Saturday, November 19, 2011

Throwing Out Ornament

Right: The new Ryerson University Image Arts glass box all lit up
Left: The cloister windows of Notre Dame of Paris


I walk by Ryerson University almost daily in order to get to and from the downtown amenities (stores, bank, subways, etc.). Yesterday evening, I saw a young man taking photos of the new Image Arts building. I asked him what attracted him to the building. He said he liked the simple square. The building in the evening is impressively lit, and glows in dark shades of blue and yellow. Other times, it lights up in fluorescent pinks and purples. I'm not sure if this lighting extravaganza is to honor the new building, or if it will continue regularly. In any case, for a building that calls itself image arts, it is a cheesy decoration. But, it accentuates the box-like structure of the building.

I asked this young man if he's a film or photography student. He said neither, but was studying to be a counselor for LGBT youth. "Lesbian---Gay---Bisexual---Transgender---Youth" I said. Yes, he answered.

I asked him if architecture hadn't regressed. "Think about the medieval cathedrals, or the renaissance palaces. All we do now is glass boxes. Lego for grown ups. We're back to simple squares and circle, just a little above the line in the sand drawn with a piece of stick."

He informed me of the level modern technology has reached in order to build an almost exclusively glass building, since the glass is now essentially as strong as concrete.

Yes, but we have lost art in the process. Also, the medieval stained glass windows were no less of a technical feat. Their designers had to work with coloring the glass, designing the shapes, figures and forms within the glass, and making it function as a window. Think of the beauty of the glass in Notre Dame Cathedral. And the strength of those windows which held up arches.

I'm not into ornamentation, he replied nonchalantly, referencing (I think, although I may be giving him too much credit) the early twentieth century anti-ornament movement.

I don't think he's been to Paris, or even bothered with the history of glass and glass structures, when he gave me his quick, empty response.

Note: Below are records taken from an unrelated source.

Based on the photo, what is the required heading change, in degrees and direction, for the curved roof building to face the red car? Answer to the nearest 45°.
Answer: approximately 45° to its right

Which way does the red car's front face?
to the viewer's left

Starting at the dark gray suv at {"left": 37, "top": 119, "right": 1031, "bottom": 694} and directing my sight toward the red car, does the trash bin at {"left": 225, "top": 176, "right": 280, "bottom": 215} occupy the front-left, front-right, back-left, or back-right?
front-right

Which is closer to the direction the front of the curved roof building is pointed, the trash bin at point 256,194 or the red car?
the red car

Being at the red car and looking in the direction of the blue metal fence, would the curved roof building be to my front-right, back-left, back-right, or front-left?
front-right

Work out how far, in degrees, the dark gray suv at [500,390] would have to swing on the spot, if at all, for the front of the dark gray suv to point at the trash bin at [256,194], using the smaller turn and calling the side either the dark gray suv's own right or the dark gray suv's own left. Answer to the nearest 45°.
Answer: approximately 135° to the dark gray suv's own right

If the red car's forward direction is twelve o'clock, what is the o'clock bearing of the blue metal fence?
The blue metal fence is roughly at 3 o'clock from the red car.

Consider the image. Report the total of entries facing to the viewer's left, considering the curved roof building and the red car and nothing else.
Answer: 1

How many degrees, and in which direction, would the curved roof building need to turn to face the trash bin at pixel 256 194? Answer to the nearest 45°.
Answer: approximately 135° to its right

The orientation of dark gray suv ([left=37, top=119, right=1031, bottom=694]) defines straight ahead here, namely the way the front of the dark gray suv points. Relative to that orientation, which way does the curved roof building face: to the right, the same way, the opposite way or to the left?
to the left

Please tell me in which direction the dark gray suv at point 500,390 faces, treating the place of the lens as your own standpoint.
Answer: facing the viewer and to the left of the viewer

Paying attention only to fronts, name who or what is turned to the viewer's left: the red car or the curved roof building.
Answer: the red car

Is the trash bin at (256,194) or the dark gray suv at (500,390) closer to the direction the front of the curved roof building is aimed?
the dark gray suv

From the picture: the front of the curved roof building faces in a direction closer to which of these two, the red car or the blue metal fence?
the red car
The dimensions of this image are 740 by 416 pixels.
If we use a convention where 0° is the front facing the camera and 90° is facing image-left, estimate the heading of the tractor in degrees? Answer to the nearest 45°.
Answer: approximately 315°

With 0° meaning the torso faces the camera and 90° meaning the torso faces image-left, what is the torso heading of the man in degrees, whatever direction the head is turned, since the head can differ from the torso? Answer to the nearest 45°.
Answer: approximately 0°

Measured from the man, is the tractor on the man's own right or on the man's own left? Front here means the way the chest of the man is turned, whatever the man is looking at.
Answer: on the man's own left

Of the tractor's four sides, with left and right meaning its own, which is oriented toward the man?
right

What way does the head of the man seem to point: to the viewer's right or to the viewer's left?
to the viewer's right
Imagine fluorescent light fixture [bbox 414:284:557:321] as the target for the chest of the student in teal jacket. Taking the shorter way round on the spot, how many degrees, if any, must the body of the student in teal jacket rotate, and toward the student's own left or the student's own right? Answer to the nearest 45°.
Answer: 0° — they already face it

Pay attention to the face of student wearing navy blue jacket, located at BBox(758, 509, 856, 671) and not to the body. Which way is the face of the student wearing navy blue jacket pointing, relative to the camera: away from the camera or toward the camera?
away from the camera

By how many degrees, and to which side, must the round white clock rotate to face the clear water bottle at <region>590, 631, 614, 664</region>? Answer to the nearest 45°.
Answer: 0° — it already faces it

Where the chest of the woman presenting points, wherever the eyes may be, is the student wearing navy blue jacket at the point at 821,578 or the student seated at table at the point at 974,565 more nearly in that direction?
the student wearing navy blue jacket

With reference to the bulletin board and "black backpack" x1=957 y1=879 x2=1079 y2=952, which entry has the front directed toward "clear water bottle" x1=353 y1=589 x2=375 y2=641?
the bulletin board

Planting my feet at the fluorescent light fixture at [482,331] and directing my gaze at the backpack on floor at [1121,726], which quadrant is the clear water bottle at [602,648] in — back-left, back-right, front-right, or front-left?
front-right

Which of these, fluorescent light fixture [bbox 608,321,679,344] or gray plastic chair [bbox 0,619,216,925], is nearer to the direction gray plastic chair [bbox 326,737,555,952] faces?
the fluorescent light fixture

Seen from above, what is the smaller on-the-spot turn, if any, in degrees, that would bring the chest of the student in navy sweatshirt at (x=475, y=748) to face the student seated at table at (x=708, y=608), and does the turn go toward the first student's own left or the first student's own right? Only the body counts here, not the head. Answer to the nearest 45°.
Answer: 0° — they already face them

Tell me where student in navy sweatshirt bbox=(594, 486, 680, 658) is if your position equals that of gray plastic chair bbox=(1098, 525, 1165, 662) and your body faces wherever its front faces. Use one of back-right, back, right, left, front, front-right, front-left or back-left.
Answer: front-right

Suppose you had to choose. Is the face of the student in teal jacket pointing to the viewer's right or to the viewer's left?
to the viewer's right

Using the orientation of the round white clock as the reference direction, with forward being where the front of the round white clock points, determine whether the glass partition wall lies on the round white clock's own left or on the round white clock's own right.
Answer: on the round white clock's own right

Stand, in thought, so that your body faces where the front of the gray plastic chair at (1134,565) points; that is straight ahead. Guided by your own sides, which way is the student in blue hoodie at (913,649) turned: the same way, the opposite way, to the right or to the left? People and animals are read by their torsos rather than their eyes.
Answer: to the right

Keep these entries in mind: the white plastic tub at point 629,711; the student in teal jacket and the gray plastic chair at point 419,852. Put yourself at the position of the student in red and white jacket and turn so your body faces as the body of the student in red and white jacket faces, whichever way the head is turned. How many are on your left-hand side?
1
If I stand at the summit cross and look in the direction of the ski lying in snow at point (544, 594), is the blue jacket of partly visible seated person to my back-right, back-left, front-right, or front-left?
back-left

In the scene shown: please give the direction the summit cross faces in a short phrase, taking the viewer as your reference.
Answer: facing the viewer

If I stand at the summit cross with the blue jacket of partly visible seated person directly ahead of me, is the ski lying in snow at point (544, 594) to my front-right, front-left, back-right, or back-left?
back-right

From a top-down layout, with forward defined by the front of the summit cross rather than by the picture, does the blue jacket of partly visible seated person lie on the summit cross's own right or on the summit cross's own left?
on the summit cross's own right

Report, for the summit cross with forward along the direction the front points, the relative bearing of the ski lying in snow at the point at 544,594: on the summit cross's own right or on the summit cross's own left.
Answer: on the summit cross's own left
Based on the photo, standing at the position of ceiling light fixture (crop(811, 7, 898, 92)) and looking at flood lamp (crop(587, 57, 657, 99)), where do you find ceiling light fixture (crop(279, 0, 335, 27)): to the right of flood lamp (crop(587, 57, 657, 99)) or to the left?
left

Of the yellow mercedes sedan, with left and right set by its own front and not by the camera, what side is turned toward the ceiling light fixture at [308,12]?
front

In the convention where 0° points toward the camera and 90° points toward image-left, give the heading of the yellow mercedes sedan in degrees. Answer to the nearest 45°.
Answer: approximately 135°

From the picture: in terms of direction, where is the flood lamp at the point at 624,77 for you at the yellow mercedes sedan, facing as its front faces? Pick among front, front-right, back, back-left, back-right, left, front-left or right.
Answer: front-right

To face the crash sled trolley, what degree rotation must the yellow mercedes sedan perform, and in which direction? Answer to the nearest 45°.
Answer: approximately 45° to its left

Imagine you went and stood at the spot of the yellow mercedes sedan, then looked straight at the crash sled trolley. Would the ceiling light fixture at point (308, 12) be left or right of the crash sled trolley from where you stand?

"So what do you do" he asked me. I said I'm a former image arts (Ryerson) student of film and photography and that I tell people like him, one person at a time, that modern art, for all its supposed sophistication, has done us a great disservice, and is slowly dismantling our art and culture. And that my task as an image maker is to revive the tradition of the arts (of the image arts), and pick it up where modernism has thrown it aside, scornfully rejecting thousands of years of wisdom and erudition.

"Good bye, I have to be off now!" I said. Less than a minute later, I heard him shout from the (now empty) skating rink in front of the building: "I'm off too!" I hope he meant that he was done with those photos. Perhaps he just needed someone to jolt his intellect a little. I waved back, and walked on. But someone who has embraced this contrary life, this anti-life, is hardly going to be influenced by a five minute conversation. What he wants is the ultimate destruction of the traditional and religious society that condemns his "lifestyle." The less powerful this tradition, and its concrete reminders, the better for him and his ilk. Juvenile, even infantile art of basic shapes and design will certainly help with that regression, and ultimate destruction. One step at a time towards the gotterdammerung.